Türk milliyetçiliği, ona inanan ve onu bilen herkesçe rahatça anlaşılabilecek, istikameti ve ülküsü belli,
Orhun Abidelerinden Cumhuriyete, Türk milleti her zora düştüğünde onu ayağa kaldıran, yaşayan ve yaşatan bir fikirdir.

Türk milliyetçiliği, Ulu Başbuğ Atatürk’ün Gençliğe Hitabe de dikkat çektiği ‘’Muhtaç olduğunuz güç damarlarınızda ki asil kanda mevcuttur’’ Dediği ASİL KANDIR.

Değeri bu nedenle yüksektir.

Boşuna mezar başlarına, boşuna ocak kapılarına düşmediler.
Boşuna ülkücü aday yarışında değiller.
Boşuna HAYALİ REİSLİKLER uydurmuyorlar.

Ülkücülük ve milliyetçilik, bu milletin devri geçmez, milli ve çağdaş tek markasıdır.

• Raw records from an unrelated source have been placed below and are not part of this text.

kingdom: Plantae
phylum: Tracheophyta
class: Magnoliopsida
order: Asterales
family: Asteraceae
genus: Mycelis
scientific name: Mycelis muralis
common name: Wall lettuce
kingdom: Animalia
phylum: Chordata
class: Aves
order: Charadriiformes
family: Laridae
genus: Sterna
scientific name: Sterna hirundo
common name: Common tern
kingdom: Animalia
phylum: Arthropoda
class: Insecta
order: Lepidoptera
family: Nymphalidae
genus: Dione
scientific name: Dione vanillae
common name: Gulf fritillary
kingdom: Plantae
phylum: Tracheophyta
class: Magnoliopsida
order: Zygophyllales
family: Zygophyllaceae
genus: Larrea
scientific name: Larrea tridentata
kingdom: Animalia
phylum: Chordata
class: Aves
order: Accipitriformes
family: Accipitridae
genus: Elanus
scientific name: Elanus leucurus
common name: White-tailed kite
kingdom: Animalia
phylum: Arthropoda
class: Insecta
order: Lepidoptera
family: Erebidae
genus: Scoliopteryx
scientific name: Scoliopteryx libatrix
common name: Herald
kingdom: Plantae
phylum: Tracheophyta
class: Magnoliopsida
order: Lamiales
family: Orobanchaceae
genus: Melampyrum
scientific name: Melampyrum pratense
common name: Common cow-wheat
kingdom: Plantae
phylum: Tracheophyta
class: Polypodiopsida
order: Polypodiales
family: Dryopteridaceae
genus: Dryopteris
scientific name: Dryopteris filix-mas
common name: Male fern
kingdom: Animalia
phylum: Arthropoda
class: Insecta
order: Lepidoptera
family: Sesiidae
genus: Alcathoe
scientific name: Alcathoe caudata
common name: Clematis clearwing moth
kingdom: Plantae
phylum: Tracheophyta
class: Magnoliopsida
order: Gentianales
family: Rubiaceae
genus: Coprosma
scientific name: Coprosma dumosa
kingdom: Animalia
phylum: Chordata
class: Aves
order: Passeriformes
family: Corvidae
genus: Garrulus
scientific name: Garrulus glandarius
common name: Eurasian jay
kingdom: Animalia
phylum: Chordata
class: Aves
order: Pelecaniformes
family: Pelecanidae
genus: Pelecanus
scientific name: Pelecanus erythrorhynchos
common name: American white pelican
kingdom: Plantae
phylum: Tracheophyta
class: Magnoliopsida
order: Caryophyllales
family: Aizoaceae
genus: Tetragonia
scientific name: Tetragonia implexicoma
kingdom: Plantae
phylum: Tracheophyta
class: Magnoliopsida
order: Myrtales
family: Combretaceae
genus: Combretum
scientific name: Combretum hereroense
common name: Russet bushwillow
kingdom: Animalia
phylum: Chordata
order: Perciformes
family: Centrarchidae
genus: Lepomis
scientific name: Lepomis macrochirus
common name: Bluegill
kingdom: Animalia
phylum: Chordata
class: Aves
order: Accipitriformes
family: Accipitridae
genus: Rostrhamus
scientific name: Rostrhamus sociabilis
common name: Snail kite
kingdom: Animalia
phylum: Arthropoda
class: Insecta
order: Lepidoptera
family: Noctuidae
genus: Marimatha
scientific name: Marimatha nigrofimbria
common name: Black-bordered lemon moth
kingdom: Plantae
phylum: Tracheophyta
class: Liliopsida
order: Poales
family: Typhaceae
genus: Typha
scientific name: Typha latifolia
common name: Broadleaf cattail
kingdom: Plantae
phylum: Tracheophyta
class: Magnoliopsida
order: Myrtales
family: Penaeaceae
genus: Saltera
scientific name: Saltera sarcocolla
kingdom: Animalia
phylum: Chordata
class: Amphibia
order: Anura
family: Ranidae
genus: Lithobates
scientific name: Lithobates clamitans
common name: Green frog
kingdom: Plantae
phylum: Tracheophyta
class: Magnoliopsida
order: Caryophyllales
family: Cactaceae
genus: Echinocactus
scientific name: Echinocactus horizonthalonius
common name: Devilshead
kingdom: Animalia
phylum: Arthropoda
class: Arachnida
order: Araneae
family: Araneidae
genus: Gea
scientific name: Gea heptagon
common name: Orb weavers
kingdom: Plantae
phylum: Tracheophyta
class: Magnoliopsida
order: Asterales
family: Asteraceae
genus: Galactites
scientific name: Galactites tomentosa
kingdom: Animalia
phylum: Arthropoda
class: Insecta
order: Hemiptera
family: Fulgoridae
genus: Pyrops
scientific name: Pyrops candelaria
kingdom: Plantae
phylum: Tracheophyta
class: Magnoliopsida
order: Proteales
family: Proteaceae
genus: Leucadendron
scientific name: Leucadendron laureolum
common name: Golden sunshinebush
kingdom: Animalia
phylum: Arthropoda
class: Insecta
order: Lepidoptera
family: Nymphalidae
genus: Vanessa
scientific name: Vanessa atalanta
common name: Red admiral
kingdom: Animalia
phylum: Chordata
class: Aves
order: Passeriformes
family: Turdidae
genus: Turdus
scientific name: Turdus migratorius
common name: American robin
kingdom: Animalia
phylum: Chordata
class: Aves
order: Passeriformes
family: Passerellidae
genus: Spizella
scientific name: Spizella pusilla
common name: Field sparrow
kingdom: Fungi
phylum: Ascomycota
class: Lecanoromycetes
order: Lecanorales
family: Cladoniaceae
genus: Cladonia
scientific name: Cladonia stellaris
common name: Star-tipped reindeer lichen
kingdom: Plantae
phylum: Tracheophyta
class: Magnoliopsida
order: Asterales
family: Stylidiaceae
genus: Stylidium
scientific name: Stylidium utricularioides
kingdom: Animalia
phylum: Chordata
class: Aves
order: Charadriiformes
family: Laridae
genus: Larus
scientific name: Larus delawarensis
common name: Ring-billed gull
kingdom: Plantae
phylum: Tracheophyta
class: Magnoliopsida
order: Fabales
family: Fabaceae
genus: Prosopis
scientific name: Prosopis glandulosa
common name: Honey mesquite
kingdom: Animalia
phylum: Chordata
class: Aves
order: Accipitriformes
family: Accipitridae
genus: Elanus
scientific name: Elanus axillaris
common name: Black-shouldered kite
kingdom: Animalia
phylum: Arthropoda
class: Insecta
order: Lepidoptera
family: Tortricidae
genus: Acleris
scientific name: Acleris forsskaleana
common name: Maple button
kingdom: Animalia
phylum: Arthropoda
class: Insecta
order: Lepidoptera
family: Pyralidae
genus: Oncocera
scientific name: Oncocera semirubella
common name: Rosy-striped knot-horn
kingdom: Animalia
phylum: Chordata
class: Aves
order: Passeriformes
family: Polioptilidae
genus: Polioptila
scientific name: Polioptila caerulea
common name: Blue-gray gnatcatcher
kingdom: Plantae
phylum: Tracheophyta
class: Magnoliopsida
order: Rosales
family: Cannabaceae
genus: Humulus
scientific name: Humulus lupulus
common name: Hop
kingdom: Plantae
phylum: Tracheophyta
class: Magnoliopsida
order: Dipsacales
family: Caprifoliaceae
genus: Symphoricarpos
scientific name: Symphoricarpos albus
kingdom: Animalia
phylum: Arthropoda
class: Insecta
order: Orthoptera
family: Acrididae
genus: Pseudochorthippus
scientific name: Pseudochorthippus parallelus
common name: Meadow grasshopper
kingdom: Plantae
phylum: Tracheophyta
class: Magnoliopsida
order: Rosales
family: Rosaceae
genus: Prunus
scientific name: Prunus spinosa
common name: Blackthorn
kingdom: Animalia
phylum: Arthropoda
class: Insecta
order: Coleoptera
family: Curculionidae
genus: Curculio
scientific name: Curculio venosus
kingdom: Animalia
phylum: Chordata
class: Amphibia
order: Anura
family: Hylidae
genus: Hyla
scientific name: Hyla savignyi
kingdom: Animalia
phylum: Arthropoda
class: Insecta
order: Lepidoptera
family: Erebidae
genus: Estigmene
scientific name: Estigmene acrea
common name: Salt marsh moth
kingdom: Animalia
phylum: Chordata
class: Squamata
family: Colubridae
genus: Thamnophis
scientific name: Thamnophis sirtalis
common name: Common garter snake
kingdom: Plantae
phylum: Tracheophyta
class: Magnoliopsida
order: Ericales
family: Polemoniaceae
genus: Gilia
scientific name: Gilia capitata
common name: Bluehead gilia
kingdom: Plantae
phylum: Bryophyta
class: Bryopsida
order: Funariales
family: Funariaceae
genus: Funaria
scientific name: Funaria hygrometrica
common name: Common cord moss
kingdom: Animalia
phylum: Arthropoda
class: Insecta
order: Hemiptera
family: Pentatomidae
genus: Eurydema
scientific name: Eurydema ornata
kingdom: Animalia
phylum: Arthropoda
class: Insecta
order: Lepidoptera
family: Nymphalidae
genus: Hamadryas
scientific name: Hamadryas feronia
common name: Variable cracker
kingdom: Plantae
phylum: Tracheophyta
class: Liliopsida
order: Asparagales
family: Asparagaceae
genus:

Bu kıymet ve değerini ister bilelim, ister bilmeyelim bu, tarihin ilk dönemlerinde de böyledir, bundan sonra da böyle kalacaktır.

Çünkü, gücünü Türk milletinden, onun asil ve yüksek değerlerinden alır.

İlmi, ahlakı, adaleti, erdemi, töreyi, istiklal ve istikbale sahip çıkmayı, en zor gününde bile en üst düzeyde yaşatma prensibinden hiç vazgeçmez.

Her zaman düştüğü yerden kalkmasının hikmeti budur.

Yarın istikbalde bizi ayağa kaldıracak güç de budur.

Her türlü iç ve dış düşmana rağmen 
Türkiye’de ki bütün akımlar birer birer yok olurken onun, varlığını her zaman korumasının sebebi budur.